【詳細データテスト】 ランドローバー・ディフェンダー オン/オフ共に無敵 高コストだがクラスベスト

2020.05.23

サマリー

ランドローバーの象徴がついに世代交代。オフロードで無敵の性能を発揮した新型ディフェンダーは、謳い文句どおりオンロードでの走りもみごと。燃費や価格には問題もありますが、間違いなく最強のクロカン四駆です。

もくじ

はじめに
意匠と技術 ★★★★★★★★★☆
内装 ★★★★★★★★★☆
走り ★★★★★★★★☆☆
使い勝手 ★★★★★★★★☆☆
操舵/快適性 ★★★★★★★★★★
購入と維持 ★★★★★★☆☆☆☆
スペック
結論 ★★★★★★★★★☆

はじめに

ようやく新型ディフェンダーの、現実的なテストの機会を得た。このクルマをわれわれが試乗するのははじめてではないが、これまでは地球上でももっとも過酷と思われるような、メカニズムに極限の信頼性を証明するよう強いるオフロードばかりだった。

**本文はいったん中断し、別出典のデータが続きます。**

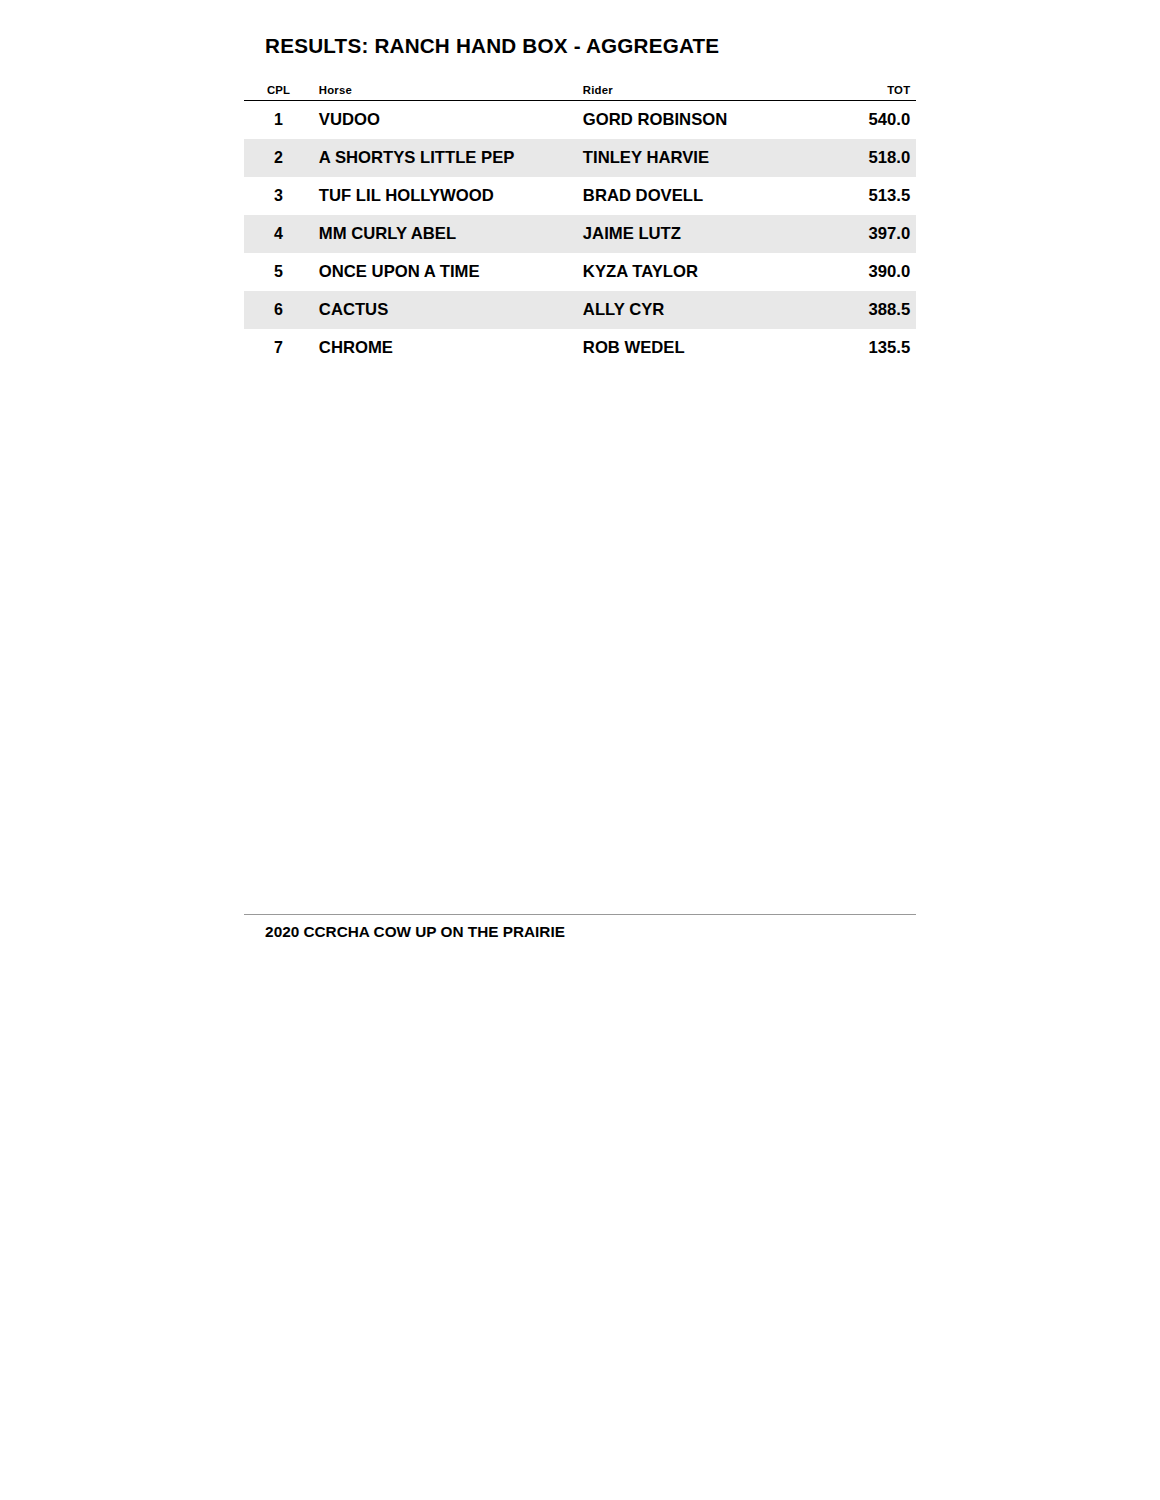RESULTS: RANCH HAND BOX - AGGREGATE
| CPL | Horse | Rider | TOT |
| --- | --- | --- | --- |
| 1 | VUDOO | GORD ROBINSON | 540.0 |
| 2 | A SHORTYS LITTLE PEP | TINLEY HARVIE | 518.0 |
| 3 | TUF LIL HOLLYWOOD | BRAD DOVELL | 513.5 |
| 4 | MM CURLY ABEL | JAIME LUTZ | 397.0 |
| 5 | ONCE UPON A TIME | KYZA TAYLOR | 390.0 |
| 6 | CACTUS | ALLY CYR | 388.5 |
| 7 | CHROME | ROB WEDEL | 135.5 |
2020 CCRCHA COW UP ON THE PRAIRIE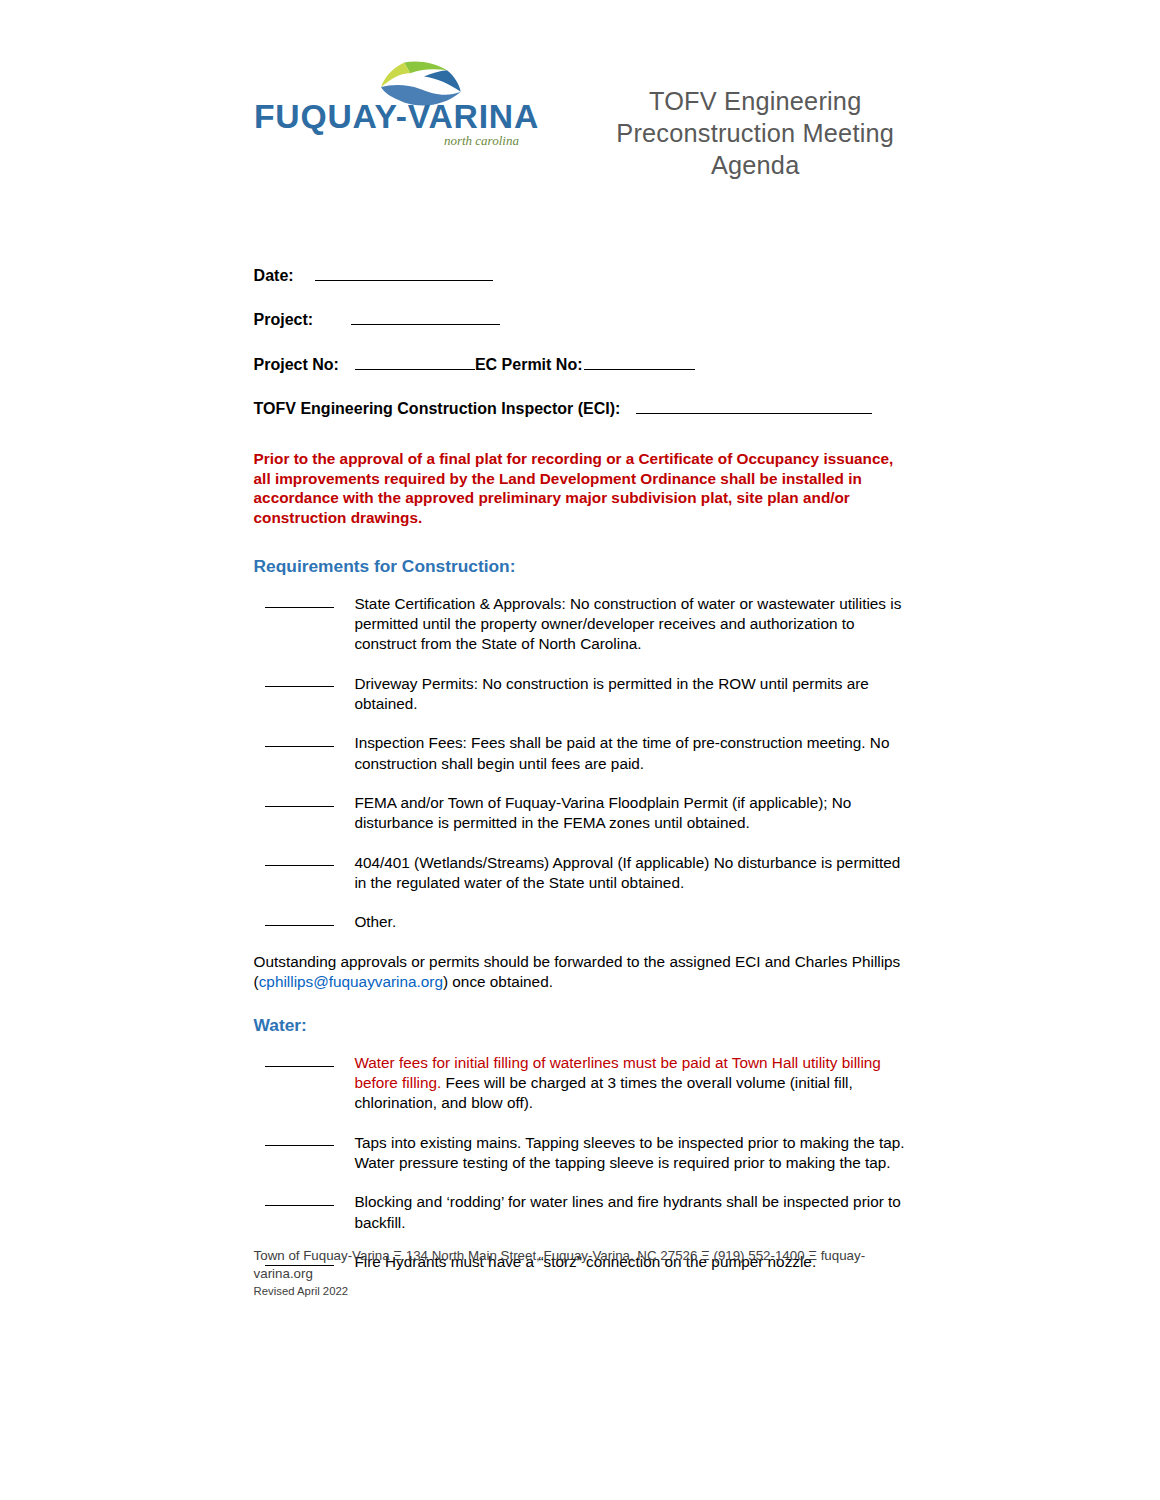FUQUAY-VARINA north carolina
TOFV Engineering
Preconstruction Meeting Agenda
Date:
Project:
Project No: EC Permit No:
TOFV Engineering Construction Inspector (ECI):
Prior to the approval of a final plat for recording or a Certificate of Occupancy issuance, all improvements required by the Land Development Ordinance shall be installed in accordance with the approved preliminary major subdivision plat, site plan and/or construction drawings.
Requirements for Construction:
State Certification & Approvals: No construction of water or wastewater utilities is permitted until the property owner/developer receives and authorization to construct from the State of North Carolina.
Driveway Permits: No construction is permitted in the ROW until permits are obtained.
Inspection Fees: Fees shall be paid at the time of pre-construction meeting. No construction shall begin until fees are paid.
FEMA and/or Town of Fuquay-Varina Floodplain Permit (if applicable); No disturbance is permitted in the FEMA zones until obtained.
404/401 (Wetlands/Streams) Approval (If applicable) No disturbance is permitted in the regulated water of the State until obtained.
Other.
Outstanding approvals or permits should be forwarded to the assigned ECI and Charles Phillips (cphillips@fuquayvarina.org) once obtained.
Water:
Water fees for initial filling of waterlines must be paid at Town Hall utility billing before filling. Fees will be charged at 3 times the overall volume (initial fill, chlorination, and blow off).
Taps into existing mains. Tapping sleeves to be inspected prior to making the tap. Water pressure testing of the tapping sleeve is required prior to making the tap.
Blocking and ‘rodding’ for water lines and fire hydrants shall be inspected prior to backfill.
Fire Hydrants must have a “storz” connection on the pumper nozzle.
Town of Fuquay-Varina Ξ 134 North Main Street, Fuquay-Varina, NC 27526 Ξ (919) 552-1400 Ξ fuquay-varina.org
Revised April 2022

つまり、一般ユーザーが主に体験するこのクルマのキャラクターを、本当に知ることができるテストドライブはまだ実施していないといえる。情け容赦なく繰り返される日常遣いでは、都会というジャングルをかき分け、単調なハイウェイを退屈に耐えて流し、朝から晩まで家族の酷使に耐えなくてはならないのだ。


ただただ機械的に、乗り込んで、走り出して、目的地を目指す日々。今年の新型車の中でもおそらくもっとも重要で興味深い一台であろうこのディフェンダーだが、顧客の元へ納車された途端、そんなルーティーンワークを課される個体が大多数を占めるはずだ。

新型ディフェンダーには、3ドアショートの90と、5ドアロングの110が用意されるが、販売はまず110からはじまる。エンジンはディーゼルとガソリンがそれぞれ2機種ずつだ。

今回のテスト車はトップグレードのX仕様で、エンジンは専用設定のマイルドハイブリッドを組み合わせた直列6気筒ガソリン。Xグレードは、このP400と銘打たれたパワートレイン一択となる。当然というべきか、価格は高い。

ただ、より販売比率が高くなるであろうディーゼルモデルは、試乗記をお届けできる別の機会があるだろう。そこで今回は、新型がディフェンダーというブランドバリューに恥じない高みに達したのか、最上位機種で検証したいと思う。